The Best Wine and Comfort Food Pairings You Can Find
There's no shame in having a glass of red alongside the soul-soothing warmth of meatloaf
Easy, peasy, mac and cheesey?
After an exhausting day we tend to rely on two things to console our weary souls: comfort food and a glass of wine. So why don’t we ever combine those remedies into one magical experience? We often discuss wine in terms of notes and complex flavors, while comfort food evokes a sense of well-being through scent and taste as well. Luckily, the county has plenty of yummy, nostalgia-inducing home-style favorites, so if you’ve been looking to maximize your soul-soothing try a few of these comfort food and wine pairing recommendations from James Zecca of Varmax Liquor Pantry.
Grilled Cheese or Mac and Cheese
As a rule of thumb, Zecca recommends always going with a wine you really enjoy. Basically you shouldn't go out of your way to try a superfluous pairing when it could ruin the point of eating comfort in the first place.
However, if you’re looking to pair a wine with a cheesy dish, like mac and cheese, Zecca says to look for a white that will “cut through the fat.” Something high in acidity to cleanse your palate, leaving you refreshed and ready for the next bite of cheesy goodness. “I’d go with a dry Pinot Gris,” says Zecca.
The crisp, deep-fried breading of foods like fried chicken or crab cakes is possibly one of the most satisfying comfort foods around, but they can also be pretty greasy. Zecca recommends going for something oaky to cut through the grease, like a Pinot Noir.
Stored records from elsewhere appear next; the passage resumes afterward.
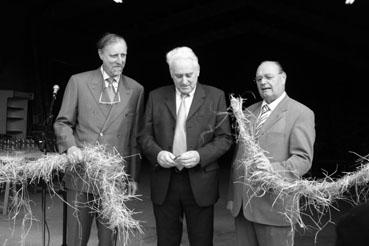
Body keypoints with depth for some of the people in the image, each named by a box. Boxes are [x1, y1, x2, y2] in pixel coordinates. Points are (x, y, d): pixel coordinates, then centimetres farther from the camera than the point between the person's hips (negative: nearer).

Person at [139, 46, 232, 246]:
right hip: (164, 183, 2)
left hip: (200, 183, -2)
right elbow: (145, 135, 7)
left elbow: (224, 138, -1)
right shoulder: (156, 97, 8)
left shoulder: (215, 97, 2)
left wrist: (199, 155, -17)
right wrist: (157, 153, -13)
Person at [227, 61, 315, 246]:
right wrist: (232, 197, 14)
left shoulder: (301, 113, -3)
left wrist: (272, 170, -28)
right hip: (242, 205, 5)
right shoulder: (249, 111, 16)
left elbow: (303, 159, -11)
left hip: (274, 205, -5)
If you’re looking for a white, try to find a buttery Napa Chardonnay.
It’s almost as if everyone’s mother has a unique way of constructing this, well, sauce-or-gravy-drizzled loaf of meat. But it always finds away into your heart, so Zecca recommends pairing meatloaf with a big and juicy red. In particular, give a California Zinfandel a try.
We recommend trying the meatloaf at The Cabin Restaurant in White Plains
Soup is often the go-to comfort food on a rainy day. And ramen, loaded with noodles and other tasty bites, leaves you filled and satisfied like no other. However, because he loves ramen so much, Zecca stayed away from recommending a wine to pair with it. He felt it important to give this piece of advice: “Keep pairings within a style.” That’s why he recommended instead trying sake along with your bowl of ramen, particularly an aged, high-quality daiginjo. At New Rochelle’s Roc-N-Ramen, Zecca tried a jerk chicken ramen, which he recommends pairing with a medium sweet sake.
Having juicy chopped meat like the meatloaf, Zecca recommends going for a red. With a shepard’s pie, he advises trying a Côtes du Rhône, which is typically very food friendly, even for beginners.